The slogan seemed grotesquely inappropriate as the Prime Minister of the world's fourth richest country gave up in disgrace after an election defeat.

Perhaps wisely, President Chirac finally dropped the word elan altogether in his Tuesday night address to the nation.

Unfortunately for the President, the word elan also means moose, a coincidence which led Le Monde's Pierre Georges to write the funniest column of the campaign this week. In an old schoolbook, Georges found this description of the beast evoked constantly by the centreright: "The movement of the elan, although it is rapid is accompanied by an extraordinary creaking so loud that it seems that all the joints of its legs are dislocating."

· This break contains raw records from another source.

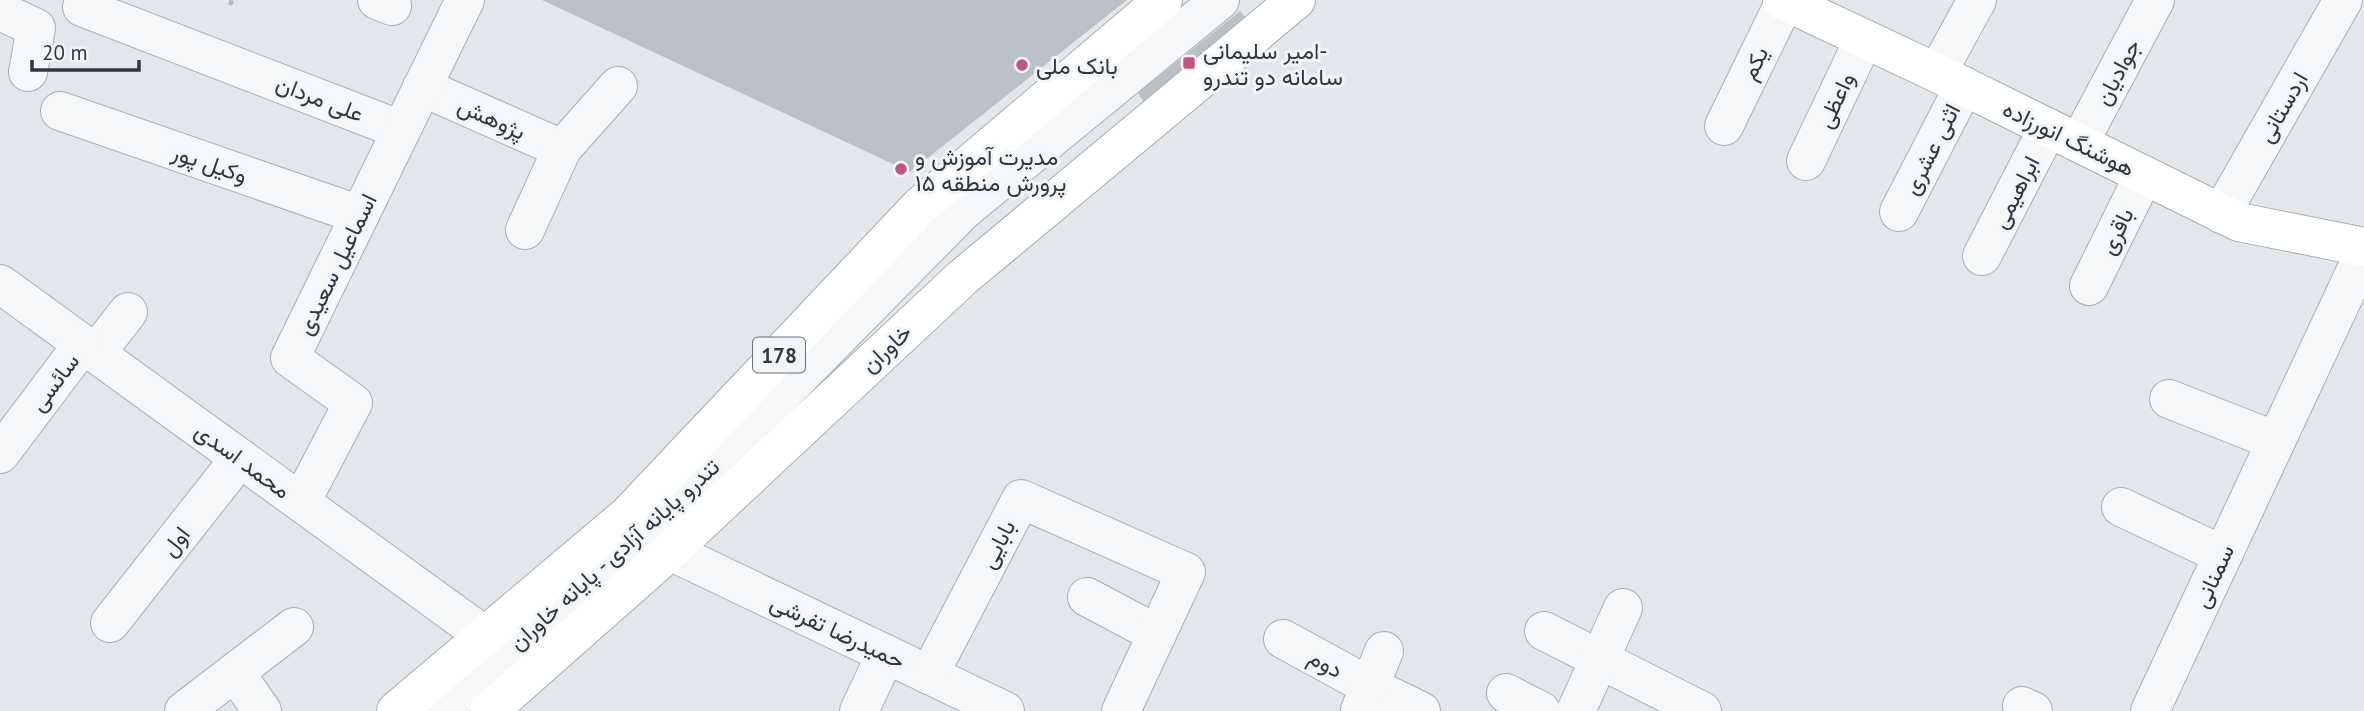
<svg xmlns="http://www.w3.org/2000/svg" width="2364" height="711" viewBox="0 0 2364 711" font-family="'PT Sans',Vazirmatn,sans-serif">
  <style>
    .building { fill: #bac1c6 }
    .lines { fill: none; stroke-linecap: round; stroke-linejoin: round }
    .minor-casing { stroke: #a8afb4; stroke-width: 40 }
    .major-casing { stroke: #a3aeb4; stroke-width: 40 }
    .path { stroke: #b5babd; stroke-width: 4.5; stroke-dasharray: 5 5; stroke-linecap: butt }
    .minor { stroke: #f5f7f8; stroke-width: 38 }
    .major { stroke: #fff; stroke-width: 38 }
    .poi-dot { fill: #c3547d; stroke: #f2f5f7; stroke-width: 2.5 }
    .labels { text-anchor: middle; dominant-baseline: central; stroke-width: 6; stroke-linejoin: round; paint-order: stroke }
    .shield { fill: #f2f5f7; stroke: #677177; stroke-width: 2 }
    .shield-label { font-size: 21px; font-weight: bold; fill: #2c3840 }
    .poi-label { font-size: 23px; fill: #2c3840; stroke: #f2f5f7; text-anchor: start }
    .street-label { font-size: 23px; fill: #2c3840; stroke: #f2f5f7 }
  </style>
  <rect width="100%" height="100%" fill="#e3e7ea"/>
  <!-- building -->
  <g class="building">
    <polygon points="542,0 1127,0 910,172"/>
    <polygon points="1240,11 1250,22 1147,107 1138,93"/>
  </g>
  <g class="lines">
    <defs>
      <g id="minor">
        <polyline points="377,0 392,6"/>
        <polyline points="82,7 401,130"/>
        <polyline points="0,11 36,28 28,72"/>
        <polyline points="1937,73 1977,0"/>
        <polyline points="422,87 562,149"/>
        <polyline points="60,111 360,215"/>
        <polyline points="1724,126 1785,1"/>
        <polyline points="2079,143 2155,0"/>
        <polyline points="1806,161 1864,39"/>
        <polyline points="1899,212 1964,86"/>
        <polyline points="2221,214 2343,0"/>
        <polyline points="525,230 562,149 618,86"/>
        <polyline points="1982,256 2048,128"/>
        <polyline points="0,284 485,636"/>
        <polyline points="2089,286 2144,175"/>
        <polyline points="96,353 128,312"/>
        <polyline points="2169,399 2276,441"/>
        <polyline points="0,454 83,344"/>
        <polyline points="301,502 353,403 290,358 465,0"/>
        <polyline points="2121,507 2223,555"/>
        <polyline points="670,551 1005,711"/>
        <polyline points="1087,597 1157,634"/>
        <polyline points="110,623 240,458"/>
        <polyline points="1544,631 1702,711"/>
        <polyline points="1283,639 1369,686 1421,711"/>
        <polyline points="235,672 262,711"/>
        <polyline points="929,675 1021,499 1186,572 1121,711"/>
        <polyline points="1506,693 1541,711"/>
        <polyline points="2022,706 2033,711"/>
        <polyline points="1360,710 1384,651"/>
        <polyline points="184,711 294,627"/>
        <polyline points="440,711 660,518 964,210 1220,0"/>
        <polyline points="859,711 886,654"/>
        <polyline points="1576,711 1623,608"/>
        <polyline points="2150,711 2364,253"/>
      </g>
      <g id="major">
        <polyline points="1782,0 1937,73 2239,222 2364,247"/>
        <polyline points="396,711 628,515 920,206 1163,0"/>
        <polyline points="489,711 670,551 962,278 1296,0"/>
      </g>
    </defs>
    <!-- minor casing -->
    <use href="#minor" class="minor-casing"/>
    <!-- major casing -->
    <use href="#major" class="major-casing"/>
    <!-- path -->
    <polyline class="path" points="230,5 232,0"/>
    <!-- minor -->
    <use href="#minor" class="minor"/>
    <!-- major -->
    <use href="#major" class="major"/>
  </g>
  <!-- markers -->
  <g class="poi-dot">
    <rect x="1182" y="56" width="14" height="14" rx="3.5"/>
    <circle cx="1022" cy="65" r="7"/>
    <circle cx="901" cy="169" r="7"/>
  </g>
  <g class="labels">
    <!-- shield labels -->
    <rect class="shield" x="753" y="337.5" width="52" height="35" rx="5"/>
    <g class="shield-label">
      <text x="779" y="355">178</text>
    </g>
    <!-- poi labels -->
    <g class="poi-label">
      <text x="1203" y="50">امیر سلیمانی-<tspan x="1203" dy="26">سامانه دو تندرو</tspan></text>
      <text x="1036" y="65">بانک ملی</text>
      <text x="915" y="156">مدیرت آموزش و<tspan x="915" dy="26">پرورش منطقه ۱۵</tspan></text>
    </g>
    <!-- street labels -->
    <g class="street-label">
      <text transform="translate(1754 63) rotate(-64)">یکم</text>
      <text transform="translate(2117 72) rotate(-62)">جوادیان</text>
      <text transform="translate(320 98) rotate(21)">علی مردان</text>
      <text transform="translate(1835 100) rotate(-65)">واعظی</text>
      <text transform="translate(2282 107) rotate(-60)">اردستانی</text>
      <text transform="translate(492 118) rotate(24)">پژوهش</text>
      <text transform="translate(2069 138) rotate(26)">هوشنگ انورزاده</text>
      <text transform="translate(1931 149) rotate(-63)">اثنی عشری</text>
      <text transform="translate(210 163) rotate(19)">وکیل پور</text>
      <text transform="translate(2015 192) rotate(-63)">ابراهیمی</text>
      <text transform="translate(2116 231) rotate(-64)">باقری</text>
      <text transform="translate(336 264) rotate(-64)">اسماعیل سعیدی</text>
      <text transform="translate(886 348) rotate(-43)">خاوران</text>
      <text transform="translate(54 382) rotate(-53)">سائسی</text>
      <text transform="translate(243 460) rotate(36)">محمد اسدی</text>
      <text transform="translate(175 541) rotate(-52)">اول</text>
      <text transform="translate(997 544) rotate(-63)">بابایی</text>
      <text transform="translate(614 554) rotate(-42)">تندرو پایانه آزادی - پایانه خاوران</text>
      <text transform="translate(2213 576) rotate(-65)">سمنانی</text>
      <text transform="translate(838 631) rotate(25)">حمیدرضا تفرشی</text>
      <text transform="translate(1326 663) rotate(29)">دوم</text>
    </g>
  </g>
  <!-- scale -->
  <path d="M32 60v10h107v-10" fill="none" stroke="#2c3840" stroke-width="3.5"/>
  <text x="42" y="60" font-size="21" fill="#2c3840" stroke="#f2f5f7" stroke-width="5" paint-order="stroke">20 m</text>
</svg>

The nouvel elan and the elan partage were badly stricken with this infirmity once the first round results were known, Georges wrote. No one knew what would happen in the second round, but one thing was certain: the promised elan had just passed away, "in a memorable crashing of bones, in the cemetery of mooses

Without naming the evil monster that embodies French fears of the outside world, Mr Chirac briefly tried to do a public relations job for mondialisation (globalisation).

"Our world has undergone irreversible changes," he wrote in an open letter. "New technologies appear, modifying behaviour and working conditions. Alliances are forged across continents. Such is the course of history. Are we going to turn our back on it, pull into ourselves, begin a process of decline? Or shall we seize the opportunity?"

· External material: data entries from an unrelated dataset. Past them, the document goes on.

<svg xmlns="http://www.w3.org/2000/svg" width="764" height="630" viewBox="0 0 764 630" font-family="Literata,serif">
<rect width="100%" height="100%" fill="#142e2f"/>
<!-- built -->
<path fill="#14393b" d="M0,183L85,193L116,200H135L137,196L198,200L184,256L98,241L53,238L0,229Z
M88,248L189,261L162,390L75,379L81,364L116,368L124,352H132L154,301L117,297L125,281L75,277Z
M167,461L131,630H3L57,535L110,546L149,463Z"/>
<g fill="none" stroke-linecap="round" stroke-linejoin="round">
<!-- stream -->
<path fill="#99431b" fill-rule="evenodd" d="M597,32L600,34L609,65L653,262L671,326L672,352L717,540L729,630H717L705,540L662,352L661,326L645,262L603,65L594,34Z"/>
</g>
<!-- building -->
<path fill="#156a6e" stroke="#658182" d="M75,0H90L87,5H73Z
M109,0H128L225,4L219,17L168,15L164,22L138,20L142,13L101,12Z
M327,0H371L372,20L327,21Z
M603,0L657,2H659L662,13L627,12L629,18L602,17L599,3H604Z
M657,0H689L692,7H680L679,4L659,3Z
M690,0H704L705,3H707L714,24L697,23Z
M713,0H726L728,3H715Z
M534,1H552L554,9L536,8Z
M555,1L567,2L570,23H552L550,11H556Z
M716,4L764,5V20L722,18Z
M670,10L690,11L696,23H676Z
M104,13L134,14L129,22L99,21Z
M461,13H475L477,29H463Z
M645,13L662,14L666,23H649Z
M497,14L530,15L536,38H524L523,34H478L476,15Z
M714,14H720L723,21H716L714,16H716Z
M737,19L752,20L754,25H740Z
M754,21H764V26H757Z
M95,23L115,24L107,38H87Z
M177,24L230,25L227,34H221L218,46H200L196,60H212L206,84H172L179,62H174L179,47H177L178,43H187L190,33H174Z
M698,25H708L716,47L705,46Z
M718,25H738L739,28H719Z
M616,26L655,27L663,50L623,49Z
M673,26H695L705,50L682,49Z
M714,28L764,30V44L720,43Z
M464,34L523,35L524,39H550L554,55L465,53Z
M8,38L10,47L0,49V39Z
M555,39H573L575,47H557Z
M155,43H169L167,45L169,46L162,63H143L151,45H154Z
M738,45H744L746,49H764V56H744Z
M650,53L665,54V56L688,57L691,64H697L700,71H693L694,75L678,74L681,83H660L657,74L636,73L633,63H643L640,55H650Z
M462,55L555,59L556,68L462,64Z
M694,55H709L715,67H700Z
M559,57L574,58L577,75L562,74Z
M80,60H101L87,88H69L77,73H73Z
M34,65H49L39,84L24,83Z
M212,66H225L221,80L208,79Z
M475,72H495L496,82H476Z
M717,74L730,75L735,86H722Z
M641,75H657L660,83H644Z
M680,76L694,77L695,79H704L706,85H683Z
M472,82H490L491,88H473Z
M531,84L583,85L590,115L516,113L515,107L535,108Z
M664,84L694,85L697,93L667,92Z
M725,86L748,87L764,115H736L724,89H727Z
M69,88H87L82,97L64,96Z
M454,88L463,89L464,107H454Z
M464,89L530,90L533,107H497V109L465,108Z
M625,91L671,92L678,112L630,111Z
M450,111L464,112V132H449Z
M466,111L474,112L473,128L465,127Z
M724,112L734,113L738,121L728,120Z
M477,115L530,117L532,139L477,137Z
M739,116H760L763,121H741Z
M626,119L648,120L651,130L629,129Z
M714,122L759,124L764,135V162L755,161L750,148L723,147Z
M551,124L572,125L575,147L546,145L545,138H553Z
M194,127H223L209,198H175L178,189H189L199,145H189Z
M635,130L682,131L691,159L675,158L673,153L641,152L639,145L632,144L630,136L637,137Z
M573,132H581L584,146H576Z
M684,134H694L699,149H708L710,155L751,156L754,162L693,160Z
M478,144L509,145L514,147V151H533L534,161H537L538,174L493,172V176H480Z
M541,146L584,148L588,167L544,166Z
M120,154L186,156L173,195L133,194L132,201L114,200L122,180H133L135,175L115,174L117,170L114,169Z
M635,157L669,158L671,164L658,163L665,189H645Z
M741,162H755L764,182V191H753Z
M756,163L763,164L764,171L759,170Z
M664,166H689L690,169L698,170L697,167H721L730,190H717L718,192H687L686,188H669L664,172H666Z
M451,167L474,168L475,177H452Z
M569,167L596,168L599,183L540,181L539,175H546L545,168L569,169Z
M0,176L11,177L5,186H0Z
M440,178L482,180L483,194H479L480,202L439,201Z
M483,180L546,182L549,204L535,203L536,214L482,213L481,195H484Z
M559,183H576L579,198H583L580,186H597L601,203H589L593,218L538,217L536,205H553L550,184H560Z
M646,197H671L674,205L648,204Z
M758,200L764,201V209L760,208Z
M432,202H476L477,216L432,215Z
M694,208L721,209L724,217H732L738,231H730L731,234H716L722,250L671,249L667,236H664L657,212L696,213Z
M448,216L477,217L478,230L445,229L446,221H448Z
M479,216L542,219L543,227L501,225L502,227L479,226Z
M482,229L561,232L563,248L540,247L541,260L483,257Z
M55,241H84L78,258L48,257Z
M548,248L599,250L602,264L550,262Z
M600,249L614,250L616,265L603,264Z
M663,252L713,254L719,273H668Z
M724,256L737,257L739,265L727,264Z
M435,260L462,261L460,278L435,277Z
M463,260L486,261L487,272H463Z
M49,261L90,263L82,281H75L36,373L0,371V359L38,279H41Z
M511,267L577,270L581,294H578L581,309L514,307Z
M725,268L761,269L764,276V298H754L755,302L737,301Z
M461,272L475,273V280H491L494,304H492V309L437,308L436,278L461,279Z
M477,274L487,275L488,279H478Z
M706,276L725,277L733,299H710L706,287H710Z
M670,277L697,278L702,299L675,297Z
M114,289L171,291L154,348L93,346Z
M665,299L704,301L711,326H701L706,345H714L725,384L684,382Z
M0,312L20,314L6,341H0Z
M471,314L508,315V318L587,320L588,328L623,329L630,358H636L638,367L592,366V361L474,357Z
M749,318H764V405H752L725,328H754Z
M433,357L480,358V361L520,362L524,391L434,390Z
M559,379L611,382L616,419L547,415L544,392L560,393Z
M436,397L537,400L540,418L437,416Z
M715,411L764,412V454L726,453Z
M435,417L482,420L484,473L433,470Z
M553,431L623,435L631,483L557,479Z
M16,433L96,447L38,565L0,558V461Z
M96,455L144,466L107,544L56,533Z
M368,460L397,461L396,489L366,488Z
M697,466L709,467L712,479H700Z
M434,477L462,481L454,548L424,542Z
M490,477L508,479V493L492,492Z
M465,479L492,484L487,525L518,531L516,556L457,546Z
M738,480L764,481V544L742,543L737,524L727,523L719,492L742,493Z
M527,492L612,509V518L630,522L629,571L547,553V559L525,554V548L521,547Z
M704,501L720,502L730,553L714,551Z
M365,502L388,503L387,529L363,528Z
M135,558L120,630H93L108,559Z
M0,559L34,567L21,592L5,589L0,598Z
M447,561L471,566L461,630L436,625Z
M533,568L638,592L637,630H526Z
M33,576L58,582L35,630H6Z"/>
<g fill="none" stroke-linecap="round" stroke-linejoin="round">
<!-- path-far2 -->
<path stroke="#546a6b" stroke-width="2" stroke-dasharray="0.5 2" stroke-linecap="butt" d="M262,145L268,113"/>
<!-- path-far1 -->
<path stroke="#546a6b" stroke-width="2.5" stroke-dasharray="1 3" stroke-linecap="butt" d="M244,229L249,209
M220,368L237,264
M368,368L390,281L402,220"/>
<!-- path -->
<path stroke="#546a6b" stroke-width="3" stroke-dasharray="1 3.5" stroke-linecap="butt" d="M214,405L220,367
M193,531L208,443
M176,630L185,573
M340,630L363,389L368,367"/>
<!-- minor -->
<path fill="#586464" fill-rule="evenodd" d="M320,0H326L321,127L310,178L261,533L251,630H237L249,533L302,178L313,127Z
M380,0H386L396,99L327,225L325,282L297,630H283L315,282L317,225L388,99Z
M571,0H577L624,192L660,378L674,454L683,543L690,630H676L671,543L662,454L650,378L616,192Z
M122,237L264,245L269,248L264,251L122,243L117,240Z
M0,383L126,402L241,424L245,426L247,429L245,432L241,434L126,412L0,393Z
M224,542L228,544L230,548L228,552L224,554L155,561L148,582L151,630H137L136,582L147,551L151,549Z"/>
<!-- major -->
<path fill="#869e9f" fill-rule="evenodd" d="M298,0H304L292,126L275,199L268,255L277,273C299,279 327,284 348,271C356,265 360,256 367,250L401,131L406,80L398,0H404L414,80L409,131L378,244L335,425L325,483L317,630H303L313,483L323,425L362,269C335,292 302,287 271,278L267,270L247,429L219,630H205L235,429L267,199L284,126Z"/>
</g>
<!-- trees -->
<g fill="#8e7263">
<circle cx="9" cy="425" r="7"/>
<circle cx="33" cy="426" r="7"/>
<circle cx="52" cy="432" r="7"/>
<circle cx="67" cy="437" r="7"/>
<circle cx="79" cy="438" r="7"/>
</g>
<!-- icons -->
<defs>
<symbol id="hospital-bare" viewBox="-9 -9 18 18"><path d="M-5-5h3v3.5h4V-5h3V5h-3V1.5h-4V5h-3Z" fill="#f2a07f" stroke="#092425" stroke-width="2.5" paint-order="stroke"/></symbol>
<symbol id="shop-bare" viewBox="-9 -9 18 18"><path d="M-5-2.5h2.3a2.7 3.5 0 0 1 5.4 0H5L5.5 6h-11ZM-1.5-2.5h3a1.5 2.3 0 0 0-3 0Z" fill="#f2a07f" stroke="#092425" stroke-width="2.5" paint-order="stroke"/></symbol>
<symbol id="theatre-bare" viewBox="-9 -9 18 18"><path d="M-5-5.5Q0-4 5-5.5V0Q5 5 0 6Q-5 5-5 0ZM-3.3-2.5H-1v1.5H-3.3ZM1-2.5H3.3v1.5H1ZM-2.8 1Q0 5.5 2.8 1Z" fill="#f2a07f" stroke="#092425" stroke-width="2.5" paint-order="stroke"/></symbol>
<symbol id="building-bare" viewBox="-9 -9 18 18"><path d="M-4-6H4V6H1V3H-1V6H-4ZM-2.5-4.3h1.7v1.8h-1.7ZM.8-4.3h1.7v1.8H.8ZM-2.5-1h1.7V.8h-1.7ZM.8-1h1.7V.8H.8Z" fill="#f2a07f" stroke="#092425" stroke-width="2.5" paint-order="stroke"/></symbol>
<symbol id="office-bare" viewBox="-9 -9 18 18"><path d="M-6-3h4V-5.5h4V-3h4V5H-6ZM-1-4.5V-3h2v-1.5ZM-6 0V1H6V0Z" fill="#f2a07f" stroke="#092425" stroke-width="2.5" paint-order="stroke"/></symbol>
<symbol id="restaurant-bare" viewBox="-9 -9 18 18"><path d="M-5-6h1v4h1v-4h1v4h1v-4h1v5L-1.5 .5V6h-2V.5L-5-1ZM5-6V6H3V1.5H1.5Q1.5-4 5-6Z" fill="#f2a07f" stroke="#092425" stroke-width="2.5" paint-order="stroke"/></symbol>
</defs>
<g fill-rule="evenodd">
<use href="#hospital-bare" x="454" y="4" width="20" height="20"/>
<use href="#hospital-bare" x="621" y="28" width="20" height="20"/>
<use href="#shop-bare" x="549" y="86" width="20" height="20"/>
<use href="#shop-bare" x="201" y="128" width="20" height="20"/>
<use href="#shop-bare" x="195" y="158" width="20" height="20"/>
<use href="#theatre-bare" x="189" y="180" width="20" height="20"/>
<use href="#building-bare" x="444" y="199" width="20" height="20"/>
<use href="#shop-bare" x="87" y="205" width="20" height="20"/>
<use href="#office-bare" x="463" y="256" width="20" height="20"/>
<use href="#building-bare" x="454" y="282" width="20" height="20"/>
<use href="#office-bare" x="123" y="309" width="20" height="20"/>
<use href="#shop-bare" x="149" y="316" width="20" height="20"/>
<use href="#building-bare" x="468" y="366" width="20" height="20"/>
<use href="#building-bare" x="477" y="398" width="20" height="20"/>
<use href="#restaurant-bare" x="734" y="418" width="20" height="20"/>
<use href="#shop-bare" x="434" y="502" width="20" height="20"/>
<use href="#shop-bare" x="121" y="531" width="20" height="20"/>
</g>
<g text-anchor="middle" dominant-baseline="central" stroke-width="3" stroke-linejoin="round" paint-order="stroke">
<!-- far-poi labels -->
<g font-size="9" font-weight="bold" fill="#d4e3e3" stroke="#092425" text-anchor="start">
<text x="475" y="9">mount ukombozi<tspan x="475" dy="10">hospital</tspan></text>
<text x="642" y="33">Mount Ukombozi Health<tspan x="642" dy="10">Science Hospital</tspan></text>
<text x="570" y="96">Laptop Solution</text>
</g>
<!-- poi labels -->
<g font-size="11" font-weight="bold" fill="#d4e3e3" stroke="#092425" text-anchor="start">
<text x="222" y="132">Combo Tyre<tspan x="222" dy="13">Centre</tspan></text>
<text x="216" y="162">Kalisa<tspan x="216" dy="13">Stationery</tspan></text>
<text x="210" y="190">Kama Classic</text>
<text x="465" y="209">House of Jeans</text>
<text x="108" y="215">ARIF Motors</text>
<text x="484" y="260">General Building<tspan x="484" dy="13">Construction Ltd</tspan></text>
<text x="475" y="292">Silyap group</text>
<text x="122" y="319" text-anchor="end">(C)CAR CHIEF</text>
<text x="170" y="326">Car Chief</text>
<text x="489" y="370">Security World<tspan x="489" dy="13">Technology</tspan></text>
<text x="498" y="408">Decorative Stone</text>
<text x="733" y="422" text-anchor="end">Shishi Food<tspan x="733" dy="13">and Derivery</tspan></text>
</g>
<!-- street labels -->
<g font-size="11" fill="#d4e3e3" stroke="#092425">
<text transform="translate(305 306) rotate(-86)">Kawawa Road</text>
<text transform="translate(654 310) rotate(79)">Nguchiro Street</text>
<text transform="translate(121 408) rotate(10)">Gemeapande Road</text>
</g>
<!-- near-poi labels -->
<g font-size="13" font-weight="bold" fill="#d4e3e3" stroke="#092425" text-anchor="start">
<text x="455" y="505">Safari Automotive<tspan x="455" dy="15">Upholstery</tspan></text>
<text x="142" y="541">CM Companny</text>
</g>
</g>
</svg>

With the extreme right wing National Front and the left wing coalition warning of the dangers of mondialisation and its ideological variant, le mondialisme, Mr Chirac was swimming against the tide. In his Tuesday night speech, he dropped apologies for globalisation; instead, he promised to construct a new social model that would protect the citizens of France "against the effects of mondialisation".

If globalisation is an almost mystical force, buffeting France from afar, le liberalisme is the creed of those who collaborate with it.

In the minds of the French, liberalism conjures up sweatshops. exploitation and the absence of legal constraints that creates so many working poor in Britain and the US. When they really want to frighten supporters, politicians tag on the prefix "ultra" or "hyper". The centre right tiptoes around the word, alluding instead to "initiative" and "freedom".

So Mr Edouard Balladur, the former prime minister, was unusually daring this week when he told Le Monde: "We, must, invent a liberalisme a la francaise and not copy the Anglo Saxon model."